Eight of the 15 FA proteins (FANCA, B, C, E, F, G, L and M) form what is known as the FA core complex. All members of the core complex are essential for the monoubiquitylation of FANCD2 and FANCI after DNA damage or during S phase, and this event is considered the hallmark of FA pathway activation (5). Once monoubiquitylated, FANCD2 and FANCI are loaded onto chromatin (6), where they have been shown to co-localize in nuclear foci with three of the remaining FA proteins: FANCJ/BRIP1/BACH1, FANCN/PALB2 and FANCD1/BRCA2 (710). Recently identified as FA proteins, FANCO/RAD51C (11) and FANCP/SLX4 (12) are also involved in the later stages of ICL repair during HR. Owing to the increasing link between FA and familial breast cancer genes, this pathway is often referred to as the FA-BRCA pathway.

Mismatch repair (MMR) is a repair system highly conserved from Escherichia coli to humans for the correction of base substitutions and insertion–deletion loops (IDLs) that can arise in nascent DNA strands during replication (13). In humans, two protein complexes, MutSα and MutSβ, named for their homology with the E. coli protein MutS, exist for the recognition and binding of mismatches (14). MutSα, composed of MSH2 and MSH6, is primarily responsible for the detection of single-base mismatches and small IDLs, whereas MutSβ, composed of MSH2 and MSH3, is responsible for the detection of and repair of IDLs of up to 16 extra bases (1517). Once detected, MutS complexes recruit the MutLα complex, composed of MLH1 and PMS2, which coordinates the remaining steps in MMR (18).

In addition to their role in MMR, MMR proteins have also been implicated in somatic hypermutation, VDJ recombination and the recognition of lesions caused both by the environment and chemotherapeutic agents (13). MutSα and MutLα have been shown to be required for the recruitment of ATR and ATRIP to O6-methylguanine adducts (19), and more recently, MSH2 was reported to be required for the recruitment of ATR after CDDP treatment (20). In addition, several previous reports suggest that MutS complexes may be involved in the detection and processing of ICLs. MutSα has been shown to bind ICLs produced by CDDP (21). Several groups have also reported that repair of psoralen ICLs is dependent on MutSβ (2224). Taken together with other recent studies showing an interaction between FANCJ and MutLα (25), it seemed plausible that there might be a functional overlap between the MMR and FA-BRCA pathways.

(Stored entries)

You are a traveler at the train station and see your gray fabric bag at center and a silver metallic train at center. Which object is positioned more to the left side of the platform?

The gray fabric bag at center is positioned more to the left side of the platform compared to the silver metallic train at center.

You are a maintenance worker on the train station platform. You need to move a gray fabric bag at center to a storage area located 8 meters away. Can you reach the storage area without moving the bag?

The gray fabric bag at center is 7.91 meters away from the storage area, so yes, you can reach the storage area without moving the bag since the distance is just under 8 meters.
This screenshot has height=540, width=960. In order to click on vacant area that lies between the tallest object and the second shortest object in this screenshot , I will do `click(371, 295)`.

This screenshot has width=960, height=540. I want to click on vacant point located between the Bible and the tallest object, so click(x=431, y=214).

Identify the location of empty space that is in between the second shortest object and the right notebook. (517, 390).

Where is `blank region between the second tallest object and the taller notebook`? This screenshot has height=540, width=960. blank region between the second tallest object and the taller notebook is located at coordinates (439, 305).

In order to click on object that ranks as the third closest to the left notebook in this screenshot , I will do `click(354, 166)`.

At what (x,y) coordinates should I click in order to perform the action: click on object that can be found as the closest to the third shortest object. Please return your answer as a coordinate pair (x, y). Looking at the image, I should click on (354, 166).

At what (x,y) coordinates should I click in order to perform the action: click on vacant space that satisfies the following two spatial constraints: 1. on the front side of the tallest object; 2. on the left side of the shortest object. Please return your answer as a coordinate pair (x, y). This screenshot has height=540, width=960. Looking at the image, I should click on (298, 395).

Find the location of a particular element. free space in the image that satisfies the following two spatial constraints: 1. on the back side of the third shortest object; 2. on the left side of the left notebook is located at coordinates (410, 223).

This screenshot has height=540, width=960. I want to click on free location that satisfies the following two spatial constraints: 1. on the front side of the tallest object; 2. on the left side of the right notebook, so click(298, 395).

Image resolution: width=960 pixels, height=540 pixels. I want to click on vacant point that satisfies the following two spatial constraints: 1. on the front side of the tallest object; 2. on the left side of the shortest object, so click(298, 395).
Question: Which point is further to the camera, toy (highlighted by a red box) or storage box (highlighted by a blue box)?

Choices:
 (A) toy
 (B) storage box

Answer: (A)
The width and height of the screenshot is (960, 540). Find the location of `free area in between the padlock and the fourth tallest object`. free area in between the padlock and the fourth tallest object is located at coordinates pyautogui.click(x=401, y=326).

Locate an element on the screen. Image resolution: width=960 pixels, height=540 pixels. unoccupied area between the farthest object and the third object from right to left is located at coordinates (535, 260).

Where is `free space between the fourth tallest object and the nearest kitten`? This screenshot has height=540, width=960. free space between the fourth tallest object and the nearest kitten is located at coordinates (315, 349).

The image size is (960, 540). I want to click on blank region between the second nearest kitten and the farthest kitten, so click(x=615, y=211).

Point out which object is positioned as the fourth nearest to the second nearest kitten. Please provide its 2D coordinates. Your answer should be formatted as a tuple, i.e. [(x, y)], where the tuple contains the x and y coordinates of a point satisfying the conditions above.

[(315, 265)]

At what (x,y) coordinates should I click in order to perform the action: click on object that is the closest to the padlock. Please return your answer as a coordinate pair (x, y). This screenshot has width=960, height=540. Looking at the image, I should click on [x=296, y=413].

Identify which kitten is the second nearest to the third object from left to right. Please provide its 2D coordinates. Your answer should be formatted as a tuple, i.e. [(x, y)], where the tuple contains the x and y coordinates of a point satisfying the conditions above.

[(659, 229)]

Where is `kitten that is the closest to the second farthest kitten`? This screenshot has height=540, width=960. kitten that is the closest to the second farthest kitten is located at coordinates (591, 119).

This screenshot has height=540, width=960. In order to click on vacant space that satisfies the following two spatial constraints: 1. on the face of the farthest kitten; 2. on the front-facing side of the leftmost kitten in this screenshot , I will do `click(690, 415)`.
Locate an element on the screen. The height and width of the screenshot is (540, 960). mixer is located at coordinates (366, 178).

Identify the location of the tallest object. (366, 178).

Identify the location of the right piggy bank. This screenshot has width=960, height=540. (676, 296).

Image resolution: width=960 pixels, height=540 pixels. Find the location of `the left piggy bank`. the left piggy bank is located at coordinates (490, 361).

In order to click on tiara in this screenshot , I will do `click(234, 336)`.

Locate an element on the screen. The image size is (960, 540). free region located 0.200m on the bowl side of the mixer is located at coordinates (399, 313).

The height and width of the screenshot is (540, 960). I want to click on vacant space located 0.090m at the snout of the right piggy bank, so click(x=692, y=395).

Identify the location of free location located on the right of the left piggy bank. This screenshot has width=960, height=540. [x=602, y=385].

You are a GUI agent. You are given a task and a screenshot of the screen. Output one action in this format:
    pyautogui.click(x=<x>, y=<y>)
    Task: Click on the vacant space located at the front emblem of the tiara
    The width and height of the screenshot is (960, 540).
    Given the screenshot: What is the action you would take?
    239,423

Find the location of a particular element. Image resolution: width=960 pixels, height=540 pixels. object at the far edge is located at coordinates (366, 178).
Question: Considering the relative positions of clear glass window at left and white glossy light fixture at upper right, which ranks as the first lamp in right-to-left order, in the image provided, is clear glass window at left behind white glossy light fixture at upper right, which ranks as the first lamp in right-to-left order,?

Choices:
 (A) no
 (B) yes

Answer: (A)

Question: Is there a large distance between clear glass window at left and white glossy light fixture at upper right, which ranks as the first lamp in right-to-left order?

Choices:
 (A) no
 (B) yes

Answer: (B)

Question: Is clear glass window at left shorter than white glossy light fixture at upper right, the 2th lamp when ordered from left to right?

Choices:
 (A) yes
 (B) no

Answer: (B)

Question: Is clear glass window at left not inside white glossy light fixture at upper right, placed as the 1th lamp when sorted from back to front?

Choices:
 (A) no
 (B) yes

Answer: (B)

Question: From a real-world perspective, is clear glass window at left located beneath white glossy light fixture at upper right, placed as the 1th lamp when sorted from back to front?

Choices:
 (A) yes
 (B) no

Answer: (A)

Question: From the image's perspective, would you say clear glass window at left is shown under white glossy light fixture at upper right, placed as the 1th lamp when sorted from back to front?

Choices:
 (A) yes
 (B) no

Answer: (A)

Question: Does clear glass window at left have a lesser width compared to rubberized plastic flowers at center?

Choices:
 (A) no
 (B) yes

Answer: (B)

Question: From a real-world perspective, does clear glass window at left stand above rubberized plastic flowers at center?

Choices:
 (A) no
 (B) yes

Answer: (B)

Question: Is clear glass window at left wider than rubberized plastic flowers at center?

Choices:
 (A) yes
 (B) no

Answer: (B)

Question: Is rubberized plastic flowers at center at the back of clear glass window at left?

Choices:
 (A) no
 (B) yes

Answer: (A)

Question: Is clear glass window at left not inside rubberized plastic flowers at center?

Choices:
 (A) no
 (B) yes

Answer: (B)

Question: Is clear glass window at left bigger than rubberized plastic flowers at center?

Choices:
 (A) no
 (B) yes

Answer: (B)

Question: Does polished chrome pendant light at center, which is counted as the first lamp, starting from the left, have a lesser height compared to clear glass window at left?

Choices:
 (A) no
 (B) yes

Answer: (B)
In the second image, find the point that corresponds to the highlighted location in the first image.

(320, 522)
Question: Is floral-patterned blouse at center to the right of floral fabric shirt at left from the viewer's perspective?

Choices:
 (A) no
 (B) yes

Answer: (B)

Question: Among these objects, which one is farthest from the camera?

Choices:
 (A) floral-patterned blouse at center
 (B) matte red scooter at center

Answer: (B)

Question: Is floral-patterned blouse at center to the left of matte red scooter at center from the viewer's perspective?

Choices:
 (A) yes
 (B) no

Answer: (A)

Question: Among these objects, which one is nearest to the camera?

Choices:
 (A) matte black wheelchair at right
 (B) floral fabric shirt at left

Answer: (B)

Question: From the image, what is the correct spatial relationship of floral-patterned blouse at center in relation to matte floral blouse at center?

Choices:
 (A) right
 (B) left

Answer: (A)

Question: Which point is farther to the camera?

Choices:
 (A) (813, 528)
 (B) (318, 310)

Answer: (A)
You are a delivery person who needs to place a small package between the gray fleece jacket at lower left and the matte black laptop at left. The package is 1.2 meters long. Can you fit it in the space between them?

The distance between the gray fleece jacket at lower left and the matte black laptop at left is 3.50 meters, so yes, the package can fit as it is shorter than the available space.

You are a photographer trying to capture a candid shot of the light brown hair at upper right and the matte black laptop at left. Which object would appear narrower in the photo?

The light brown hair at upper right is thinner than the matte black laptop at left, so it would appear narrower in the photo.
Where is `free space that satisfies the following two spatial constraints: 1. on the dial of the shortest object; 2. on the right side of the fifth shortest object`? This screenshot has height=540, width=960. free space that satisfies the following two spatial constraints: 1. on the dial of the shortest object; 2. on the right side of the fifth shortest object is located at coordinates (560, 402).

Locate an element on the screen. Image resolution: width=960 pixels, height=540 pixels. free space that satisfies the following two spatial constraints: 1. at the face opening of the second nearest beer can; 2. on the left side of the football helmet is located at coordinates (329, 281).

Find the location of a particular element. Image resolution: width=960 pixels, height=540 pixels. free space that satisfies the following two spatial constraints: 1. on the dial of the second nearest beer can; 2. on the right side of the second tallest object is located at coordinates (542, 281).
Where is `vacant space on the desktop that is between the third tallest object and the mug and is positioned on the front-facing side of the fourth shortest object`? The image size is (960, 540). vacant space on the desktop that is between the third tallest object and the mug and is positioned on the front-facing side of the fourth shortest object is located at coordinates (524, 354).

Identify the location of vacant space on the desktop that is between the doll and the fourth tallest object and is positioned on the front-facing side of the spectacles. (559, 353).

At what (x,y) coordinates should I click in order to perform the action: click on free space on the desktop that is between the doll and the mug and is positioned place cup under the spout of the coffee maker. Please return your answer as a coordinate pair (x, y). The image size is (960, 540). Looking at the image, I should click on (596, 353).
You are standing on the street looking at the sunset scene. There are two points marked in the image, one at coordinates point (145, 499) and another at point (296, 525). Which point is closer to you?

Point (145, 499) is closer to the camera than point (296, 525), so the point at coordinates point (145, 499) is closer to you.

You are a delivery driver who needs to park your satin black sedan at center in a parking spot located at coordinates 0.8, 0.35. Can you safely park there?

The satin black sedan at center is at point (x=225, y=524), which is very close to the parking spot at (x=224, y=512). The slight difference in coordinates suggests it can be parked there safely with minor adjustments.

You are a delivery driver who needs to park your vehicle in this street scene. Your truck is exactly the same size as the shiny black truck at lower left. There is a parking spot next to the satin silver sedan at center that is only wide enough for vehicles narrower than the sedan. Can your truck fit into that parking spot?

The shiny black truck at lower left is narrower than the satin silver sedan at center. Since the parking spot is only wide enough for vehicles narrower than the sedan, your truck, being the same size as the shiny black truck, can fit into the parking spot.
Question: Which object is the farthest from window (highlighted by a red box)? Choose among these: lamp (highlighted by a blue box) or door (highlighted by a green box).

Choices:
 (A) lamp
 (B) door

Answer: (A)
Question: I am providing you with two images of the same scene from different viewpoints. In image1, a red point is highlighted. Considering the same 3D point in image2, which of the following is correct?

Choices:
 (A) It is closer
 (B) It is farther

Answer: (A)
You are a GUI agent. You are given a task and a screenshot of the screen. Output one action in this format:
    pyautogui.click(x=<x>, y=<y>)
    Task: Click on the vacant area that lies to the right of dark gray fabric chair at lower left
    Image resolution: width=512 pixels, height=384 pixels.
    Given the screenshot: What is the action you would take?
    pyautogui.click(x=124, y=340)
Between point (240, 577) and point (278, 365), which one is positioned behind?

▶ _WORK TASK A_: Quote the passage on DNA repair pathways word for word from "Eight of the" to "the FA-BRCA pathway.".
▶ _WORK TASK B_: Carry the passage on DNA repair pathways forward from its final sentence.
The entries stand apart from the passage on DNA repair pathways.

▶ _RESPONSE AREA A_:
Eight of the 15 FA proteins (FANCA, B, C, E, F, G, L and M) form what is known as the FA core complex. All members of the core complex are essential for the monoubiquitylation of FANCD2 and FANCI after DNA damage or during S phase, and this event is considered the hallmark of FA pathway activation (5). Once monoubiquitylated, FANCD2 and FANCI are loaded onto chromatin (6), where they have been shown to co-localize in nuclear foci with three of the remaining FA proteins: FANCJ/BRIP1/BACH1, FANCN/PALB2 and FANCD1/BRCA2 (710). Recently identified as FA proteins, FANCO/RAD51C (11) and FANCP/SLX4 (12) are also involved in the later stages of ICL repair during HR. Owing to the increasing link between FA and familial breast cancer genes, this pathway is often referred to as the FA-BRCA pathway.

▶ _RESPONSE AREA B_:
In this study, we identify MSH2 and MLH1 as novel FANCD2-binding partners. We show by immunoprecipitation that the interaction between FANCD2 and MSH2 and MLH1 is induced upon treatment with DNA interstrand crosslinking agents. MSH2 specifically binds the monoubiquitylated form of FANCD2 (FANCD2-L), and this interaction requires ATR, but not ATM or BRCA1. MSH2-deficient cells show greatly diminished monoubiquitylation and chromatin loading of FANCD2 and FANCI and FANCD2 foci formation, whereas MLH1-deficient cells do not. Both MSH2- and MLH1-deficient cells display hypersensitivity and increased radial formation when exposed to DNA interstrand crosslinking agents. Studies in human cells and Drosophila mutants indicate an epistatic relationship between MSH2, MLH1 and FANCD2 with regard to ICL repair. These data suggest a significant role for MMR factors in ICL repair and in the activation of the FA pathway.

In addition, we provide the first evidence for a defect in MMR in FA cell lines. The interaction between MSH2 and MLH1 is reduced in both core complex and FANCD2 mutant cell lines. Using a plasmid-based assay, we also show that MMR is defective in several FA cell lines to a similar degree as MSH2-deficient cells. These data indicate a role for FA proteins in MMR and suggest significant crosstalk between the MMC and FA-BRCA pathways.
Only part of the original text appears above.